하루 15분 실제 루틴 (Phase 3 예시)

[0:00-0:30]  오늘 소재 재생 - 전체 1청취 (핵심 파악)
[0:30-2:00]  1차 쉐도잉 - 녹음 시작
[2:00-4:00]  녹음 재생 + 원본 비교 - 차이 3개 메모
[4:00-8:00]  문제 구간 집중 반복 (최소 5)
[8:00-12:00] 2차 쉐도잉 - 전체 통으로 녹음
[12:00-14:00] 2차 녹음 vs 원본 비교 - 개선점 확인
[14:00-15:00] 오늘 배운 표현 3메모 (단어장 앱에 추가)

측정 지표 시스템

"느낌"으로 평가하면 실력이 올랐는지 알 수 없다. 아래 4가지 지표를 주 단위로 기록한다.

핵심 지표 4가지

지표측정 방법목표 (12주 후)
WPM (Words Per Minute)1분간 자유 발화 녹음 → 단어 수 세기120 WPM 이상
동기화율원본과 쉐도잉 녹음의 타이밍 일치율80% 이상
발음 정확도Google Speech-to-Text로 인식률 측정인식률 85% 이상
Retelling 완성도2분 음성을 듣고 30초 내 요약 (핵심 포인트 재현율)핵심 3개 중 2개 이상

발음 정확도 자동 측정 스크립트

Google Cloud Speech-to-Text API를 활용해 쉐도잉 녹음의 인식률을 자동으로 측정할 수 있다.

import difflib
from google.cloud import speech_v1 as speech

def measure_accuracy(audio_path: str, expected_text: str) -> dict:
    """쉐도잉 녹음 파일의 발음 정확도를 측정한다."""
    client = speech.SpeechClient()

    with open(audio_path, "rb") as f:
        audio = speech.RecognitionAudio(content=f.read())

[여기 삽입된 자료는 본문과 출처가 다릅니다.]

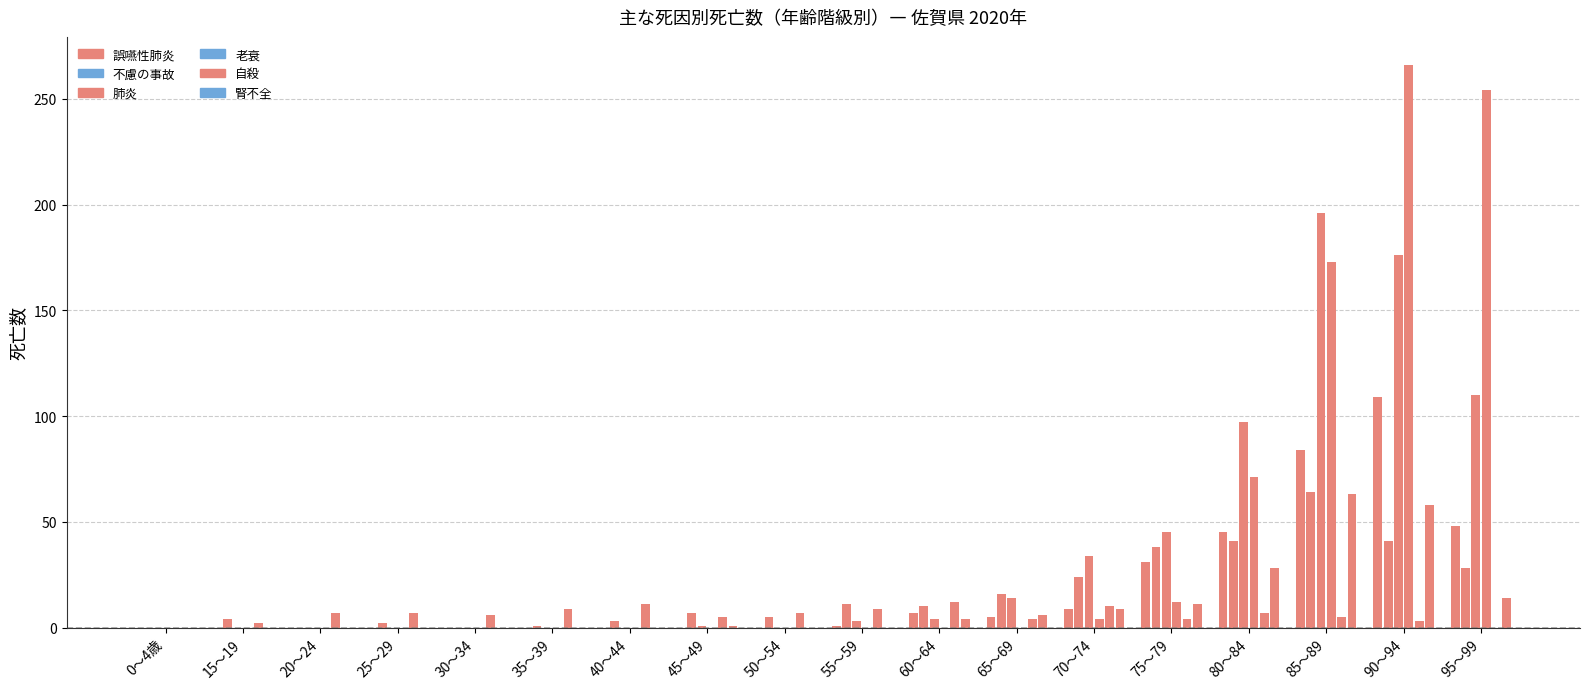

Which has a higher value, 45～49 or 50～54?

45～49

    config = speech.RecognitionConfig(
        encoding=speech.RecognitionConfig.AudioEncoding.LINEAR16,
        sample_rate_hertz=16000,
        language_code="en-US",
        enable_word_time_offsets=True,
    )

    response = client.recognize(config=config, audio=audio)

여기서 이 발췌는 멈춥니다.